▸ **WRITTEN TASK**: Look through the listing below for the string "wire". Show each line where it occurs.

▸ **INFORMATION SUPPLIED**:
::::

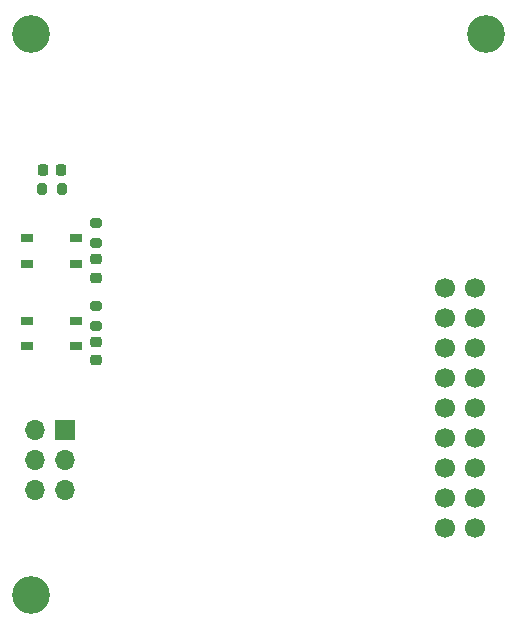
<source format=gbs>
G04 #@! TF.GenerationSoftware,KiCad,Pcbnew,8.0.7*
G04 #@! TF.CreationDate,2025-02-13T09:18:49+05:30*
G04 #@! TF.ProjectId,pico_ov7670_adapter,7069636f-5f6f-4763-9736-37305f616461,Ver 1.0*
G04 #@! TF.SameCoordinates,Original*
G04 #@! TF.FileFunction,Soldermask,Bot*
G04 #@! TF.FilePolarity,Negative*
%FSLAX46Y46*%
G04 Gerber Fmt 4.6, Leading zero omitted, Abs format (unit mm)*
G04 Created by KiCad (PCBNEW 8.0.7) date 2025-02-13 09:18:49*
%MOMM*%
%LPD*%
G01*
G04 APERTURE LIST*
G04 Aperture macros list*
%AMRoundRect*
0 Rectangle with rounded corners*
0 $1 Rounding radius*
0 $2 $3 $4 $5 $6 $7 $8 $9 X,Y pos of 4 corners*
0 Add a 4 corners polygon primitive as box body*
4,1,4,$2,$3,$4,$5,$6,$7,$8,$9,$2,$3,0*
0 Add four circle primitives for the rounded corners*
1,1,$1+$1,$2,$3*
1,1,$1+$1,$4,$5*
1,1,$1+$1,$6,$7*
1,1,$1+$1,$8,$9*
0 Add four rect primitives between the rounded corners*
20,1,$1+$1,$2,$3,$4,$5,0*
20,1,$1+$1,$4,$5,$6,$7,0*
20,1,$1+$1,$6,$7,$8,$9,0*
20,1,$1+$1,$8,$9,$2,$3,0*%
G04 Aperture macros list end*
%ADD10R,1.700000X1.700000*%
%ADD11O,1.700000X1.700000*%
%ADD12C,3.200000*%
%ADD13RoundRect,0.200000X-0.275000X0.200000X-0.275000X-0.200000X0.275000X-0.200000X0.275000X0.200000X0*%
%ADD14RoundRect,0.218750X-0.218750X-0.256250X0.218750X-0.256250X0.218750X0.256250X-0.218750X0.256250X0*%
%ADD15R,1.050000X0.650000*%
%ADD16C,1.700000*%
%ADD17RoundRect,0.200000X-0.200000X-0.275000X0.200000X-0.275000X0.200000X0.275000X-0.200000X0.275000X0*%
%ADD18RoundRect,0.225000X-0.250000X0.225000X-0.250000X-0.225000X0.250000X-0.225000X0.250000X0.225000X0*%
G04 APERTURE END LIST*
D10*
X96075000Y-102760000D03*
D11*
X93535000Y-102760000D03*
X96075000Y-105300000D03*
X93535000Y-105300000D03*
X96075000Y-107840000D03*
X93535000Y-107840000D03*
D12*
X131750000Y-69250000D03*
X93250000Y-69250000D03*
X93250000Y-116750000D03*
D13*
X98750000Y-85275000D03*
X98750000Y-86925000D03*
D14*
X94212500Y-80777060D03*
X95787500Y-80777060D03*
D15*
X97075000Y-93525000D03*
X92925000Y-93525000D03*
X97075000Y-95675000D03*
X92925000Y-95675000D03*
D16*
X130810000Y-111030000D03*
X130810000Y-108490000D03*
X130810000Y-105950000D03*
X130810000Y-103410000D03*
X130810000Y-100870000D03*
X130810000Y-98330000D03*
X130810000Y-95790000D03*
X130810000Y-93250000D03*
X130810000Y-90710000D03*
X128270000Y-90710000D03*
X128270000Y-93250000D03*
X128270000Y-95790000D03*
X128270000Y-98330000D03*
X128270000Y-100870000D03*
X128270000Y-103410000D03*
X128270000Y-105950000D03*
X128270000Y-108490000D03*
X128270000Y-111030000D03*
D13*
X98750000Y-92275000D03*
X98750000Y-93925000D03*
D15*
X97075000Y-86525000D03*
X92925000Y-86525000D03*
X97075000Y-88675000D03*
X92925000Y-88675000D03*
D17*
X94175000Y-82377060D03*
X95825000Y-82377060D03*
D18*
X98750000Y-88325000D03*
X98750000Y-89875000D03*
X98750000Y-95325000D03*
X98750000Y-96875000D03*
M02*

</source>
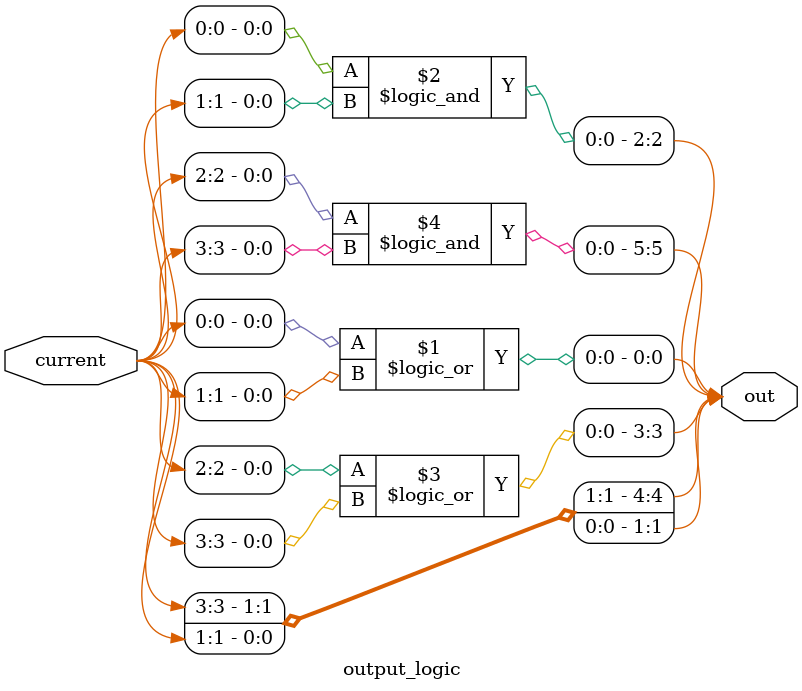
<source format=v>
`timescale 1ns / 1ps


module output_logic(
    input [3:0] current,    //current[1] = Aleft and current[0] = Bleft and current[3] = Aright and current[2] = Bright
    output [5:0] out
    );
assign out [0] = current[0] || current[1];     //LA
assign out [1] = current[1];                   //LB
assign out [2] = current[0] && current[1];     //LC
assign out [3] = current[2] || current[3];     //RA
assign out [4] = current[3];                   //RB
assign out [5] = current[2] && current[3];     //RC
endmodule

</source>
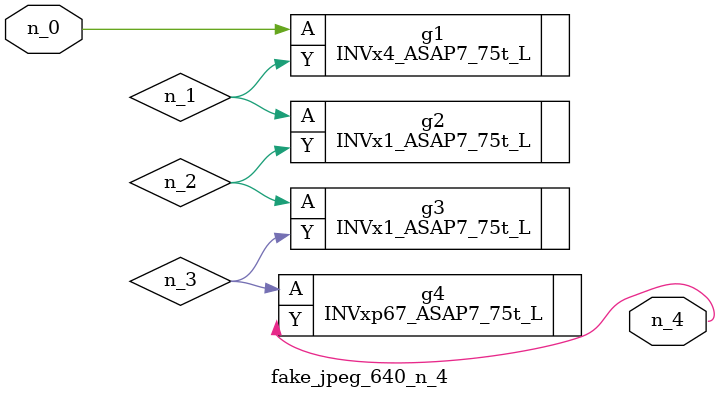
<source format=v>
module fake_jpeg_640_n_4 (n_0, n_4);

input n_0;

output n_4;

wire n_3;
wire n_2;
wire n_1;

INVx4_ASAP7_75t_L g1 ( 
.A(n_0),
.Y(n_1)
);

INVx1_ASAP7_75t_L g2 ( 
.A(n_1),
.Y(n_2)
);

INVx1_ASAP7_75t_L g3 ( 
.A(n_2),
.Y(n_3)
);

INVxp67_ASAP7_75t_L g4 ( 
.A(n_3),
.Y(n_4)
);


endmodule
</source>
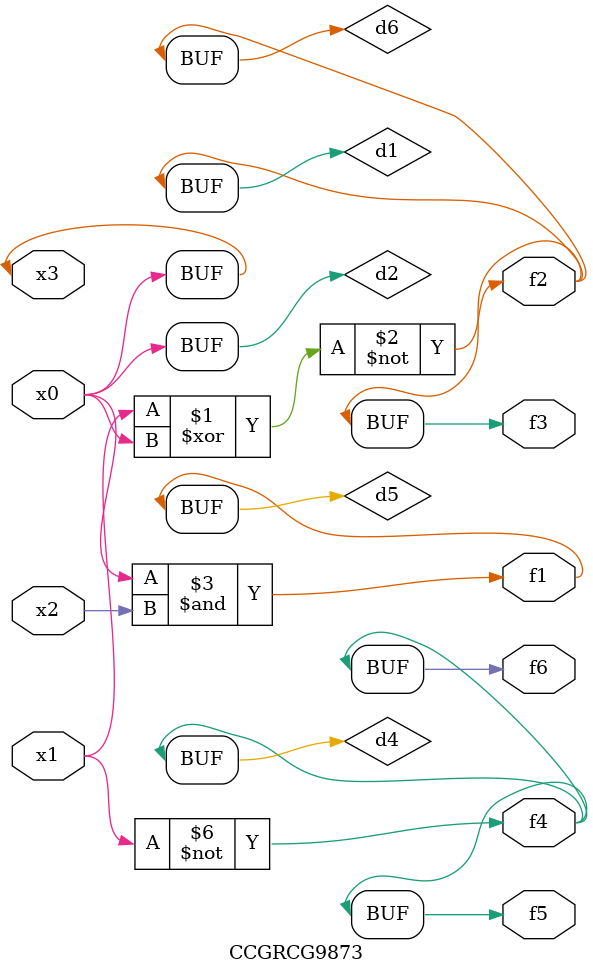
<source format=v>
module CCGRCG9873(
	input x0, x1, x2, x3,
	output f1, f2, f3, f4, f5, f6
);

	wire d1, d2, d3, d4, d5, d6;

	xnor (d1, x1, x3);
	buf (d2, x0, x3);
	nand (d3, x0, x2);
	not (d4, x1);
	nand (d5, d3);
	or (d6, d1);
	assign f1 = d5;
	assign f2 = d6;
	assign f3 = d6;
	assign f4 = d4;
	assign f5 = d4;
	assign f6 = d4;
endmodule

</source>
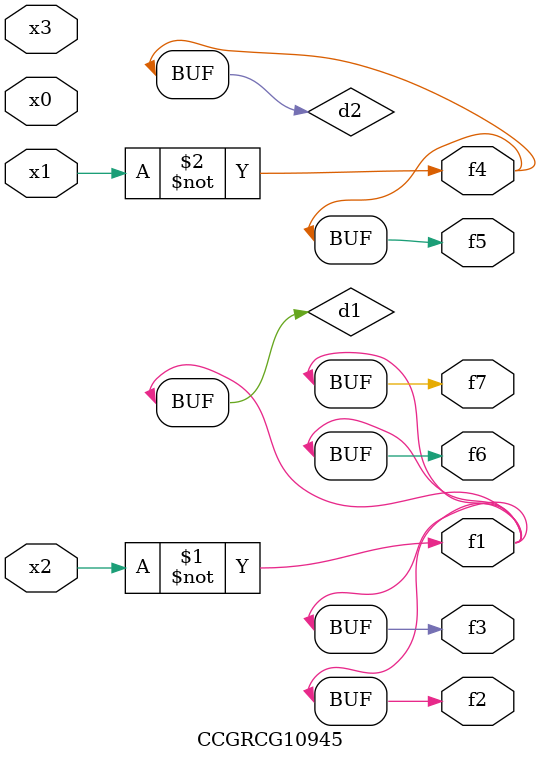
<source format=v>
module CCGRCG10945(
	input x0, x1, x2, x3,
	output f1, f2, f3, f4, f5, f6, f7
);

	wire d1, d2;

	xnor (d1, x2);
	not (d2, x1);
	assign f1 = d1;
	assign f2 = d1;
	assign f3 = d1;
	assign f4 = d2;
	assign f5 = d2;
	assign f6 = d1;
	assign f7 = d1;
endmodule

</source>
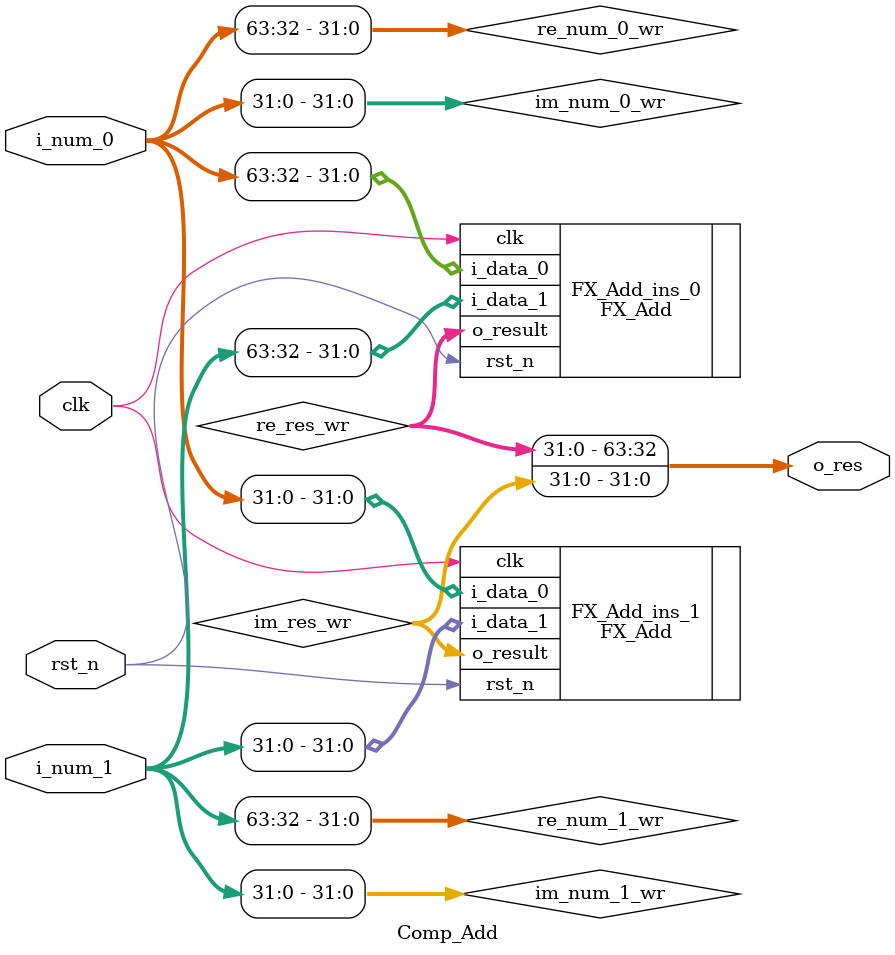
<source format=v>
`timescale 1ns / 1ps

module Comp_Add
#(
    parameter DATA_WIDTH   = 32
)
(
    input                     clk,
    input                     rst_n,

    input [DATA_WIDTH*2-1:0]  i_num_0,
    input [DATA_WIDTH*2-1:0]  i_num_1,

    output [DATA_WIDTH*2-1:0] o_res
);
    wire [DATA_WIDTH-1:0] re_num_0_wr;
    wire [DATA_WIDTH-1:0] im_num_0_wr;
    wire [DATA_WIDTH-1:0] re_num_1_wr;
    wire [DATA_WIDTH-1:0] im_num_1_wr;
    wire [DATA_WIDTH-1:0] re_res_wr;
    wire [DATA_WIDTH-1:0] im_res_wr;

    assign re_num_0_wr = i_num_0[DATA_WIDTH*2-1:DATA_WIDTH];
    assign im_num_0_wr = i_num_0[DATA_WIDTH-1:0];

    assign re_num_1_wr = i_num_1[DATA_WIDTH*2-1:DATA_WIDTH];
    assign im_num_1_wr = i_num_1[DATA_WIDTH-1:0];

    assign o_res = {re_res_wr, im_res_wr};

    FX_Add
    #(
        .DATA_WIDTH(DATA_WIDTH)
    )
    FX_Add_ins_0  
    (
        .clk(clk),     
        .rst_n(rst_n),                             
        .i_data_0(re_num_0_wr),
        .i_data_1(re_num_1_wr),                          
        .o_result(re_res_wr)             
    );  

    FX_Add
    #(
        .DATA_WIDTH(DATA_WIDTH)
    )
    FX_Add_ins_1  
    (
        .clk(clk),     
        .rst_n(rst_n),                             
        .i_data_0(im_num_0_wr),
        .i_data_1(im_num_1_wr),                          
        .o_result(im_res_wr)             
    );  
endmodule

</source>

::::

▸ **RESPONSE TO THIS EXERCISE**:
wire n_3;
wire n_2;
wire n_1;
	wire d1, d2, d3, d4, d5, d6;
	wire d1, d2;
    wire [DATA_WIDTH-1:0] re_num_0_wr;
    wire [DATA_WIDTH-1:0] im_num_0_wr;
    wire [DATA_WIDTH-1:0] re_num_1_wr;
    wire [DATA_WIDTH-1:0] im_num_1_wr;
    wire [DATA_WIDTH-1:0] re_res_wr;
    wire [DATA_WIDTH-1:0] im_res_wr;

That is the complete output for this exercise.